TASK DESCRIPTION —
Below is a listing; transcribe it exactly but without any images.

Top of INFORMATION SHOWN

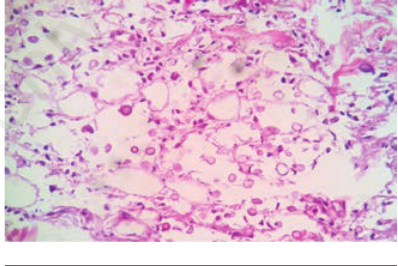
Figure 1. Biopsy of the subcutaneous tis- sue in Hematoxylin & Eosin (40× magnifi- cation). Fungal spores without inflamma- tory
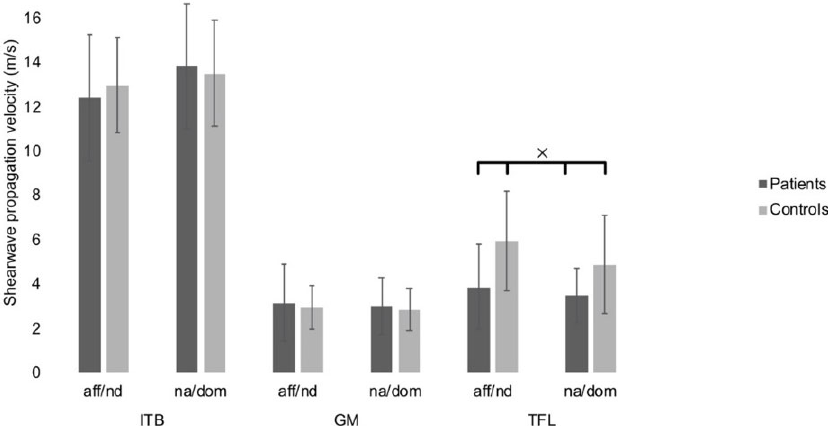
Figure 4. Baseline data of shear wave propagation velocity. Bars and error bars represent the means and standard deviations measured in the iliotibial band (ITB), gluteus maximus (GM) and tensor fasciae latae (TFL) muscles. Results are separately shown for the affected or non-dominant (aff/nd) and non-affected or dominant (na/dom) limbs, respectively. Note the significant difference between patients and healthy participants in the TFL (between cross).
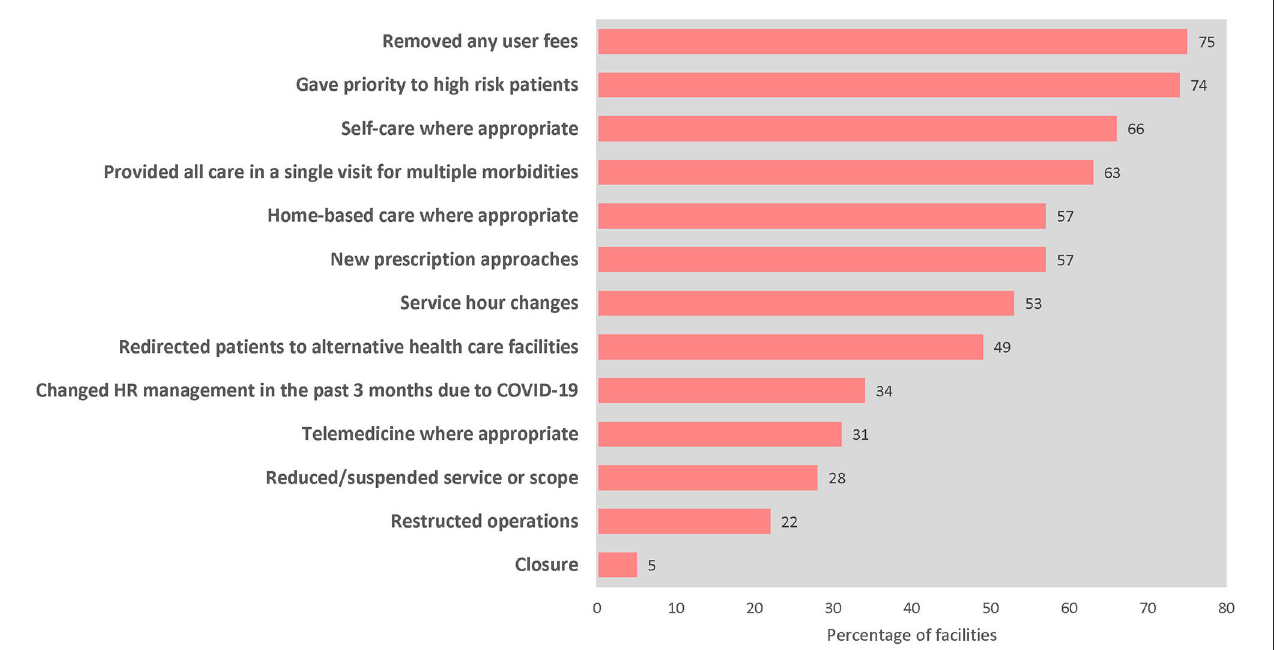
FIGURE2 Percentage of primary care facilities ( n = 2,377, 21 countries) that employed mitigation strategies to overcome service disruptions at the time of assessment (January 2021–March 2022).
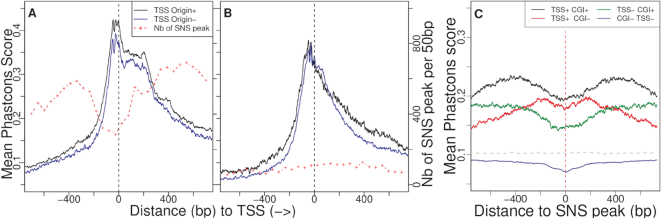
Profile of sequence conservation around TSSs and replication origins. (A, B) Human TSSs. Black: TSSs <750 bp away from an origin. Blue: TSSs that are not associated with an origin. The red dotted line presents the number of SNS peaks found around all TSSs (smoothed over 50 bp windows). All TSSs are oriented 5′ → 3′ relative to the transcription unit. (A) TSS associated with a CGI (B) TSS not associated to a CGI. (C) Average PhastCons scores calculated in a 1400 bp region centred on human SNS Peaks, depending on the origin association with TSSs and CGIs. The dashed line presents the genome-wide phastCons score average.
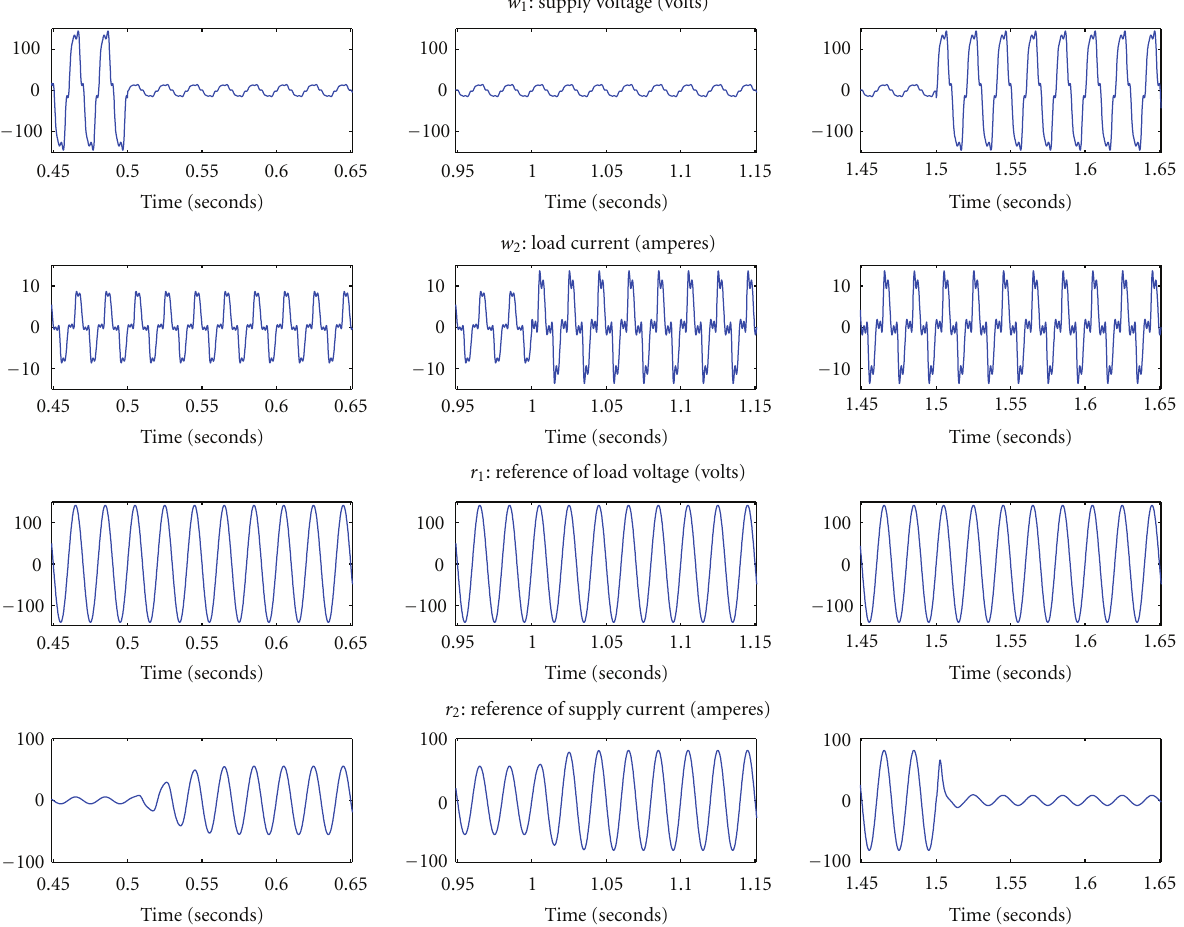
Figure 2: Simulation scenario. Voltage sag at t = 0 . 5s; load demand changed at t = 1 . 0s; sag cleared at t = 1 . 5s.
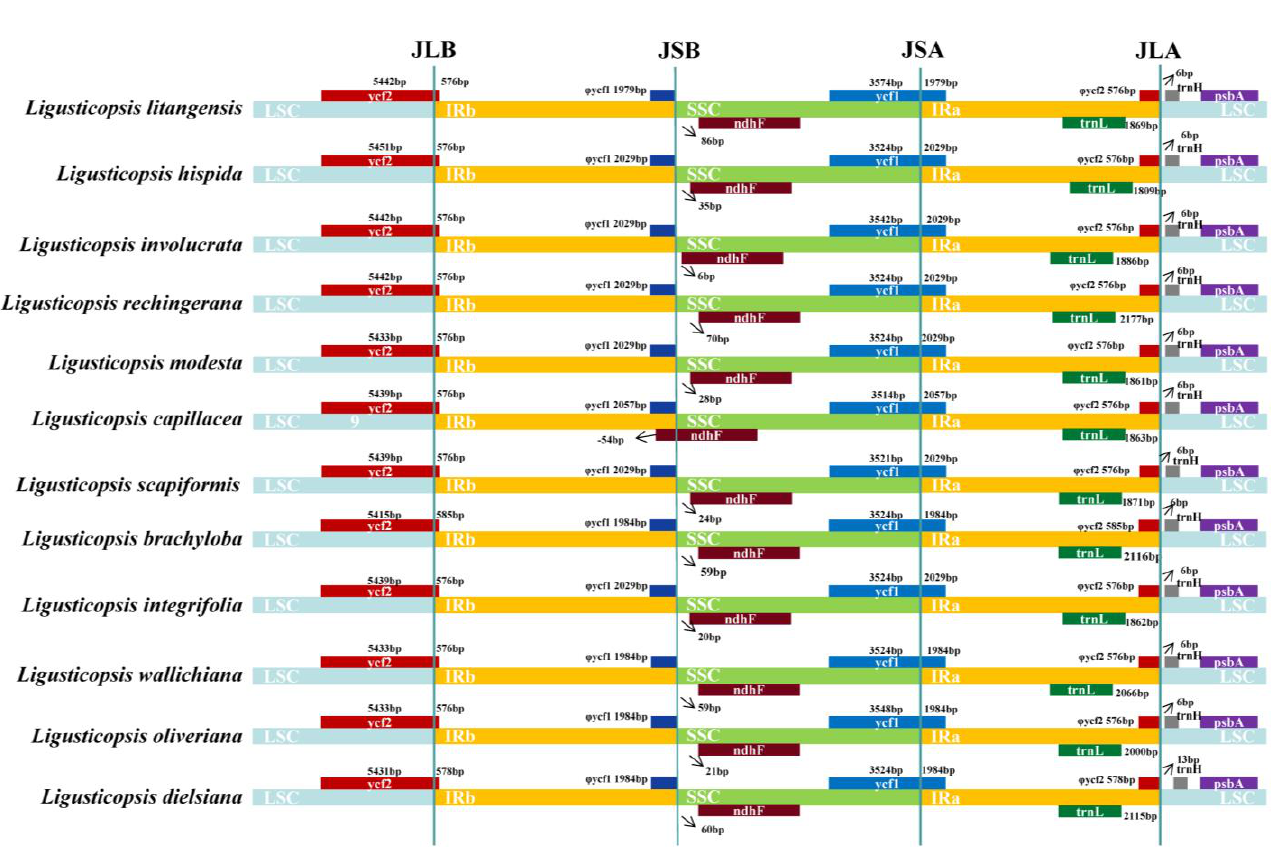
Figure 4. Comparison of LSC, SSC and IR boundary regions in 12 plastomes. The different boxes represent the location of the gene. JLA: the junction of the LSC and IRa. JLB: indicates the junction of the LSC and IRb. JSA: the junction of SSC and IRa. JSB: the junction of SSC and IRb.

Bottom of INFORMATION SHOWN

RESULT OF THIS TASK —
Figure 1. Biopsy of the subcutaneous tis- sue in Hematoxylin & Eosin (40× magnifi- cation). Fungal spores without inflamma- tory
Figure 4. Baseline data of shear wave propagation velocity. Bars and error bars represent the means and standard deviations measured in the iliotibial band (ITB), gluteus maximus (GM) and tensor fasciae latae (TFL) muscles. Results are separately shown for the affected or non-dominant (aff/nd) and non-affected or dominant (na/dom) limbs, respectively. Note the significant difference between patients and healthy participants in the TFL (between cross).
FIGURE2 Percentage of primary care facilities ( n = 2,377, 21 countries) that employed mitigation strategies to overcome service disruptions at the time of assessment (January 2021–March 2022).
Profile of sequence conservation around TSSs and replication origins. (A, B) Human TSSs. Black: TSSs <750 bp away from an origin. Blue: TSSs that are not associated with an origin. The red dotted line presents the number of SNS peaks found around all TSSs (smoothed over 50 bp windows). All TSSs are oriented 5′ → 3′ relative to the transcription unit. (A) TSS associated with a CGI (B) TSS not associated to a CGI. (C) Average PhastCons scores calculated in a 1400 bp region centred on human SNS Peaks, depending on the origin association with TSSs and CGIs. The dashed line presents the genome-wide phastCons score average.
Figure 2: Simulation scenario. Voltage sag at t = 0 . 5s; load demand changed at t = 1 . 0s; sag cleared at t = 1 . 5s.
Figure 4. Comparison of LSC, SSC and IR boundary regions in 12 plastomes. The different boxes represent the location of the gene. JLA: the junction of the LSC and IRa. JLB: indicates the junction of the LSC and IRb. JSA: the junction of SSC and IRa. JSB: the junction of SSC and IRb.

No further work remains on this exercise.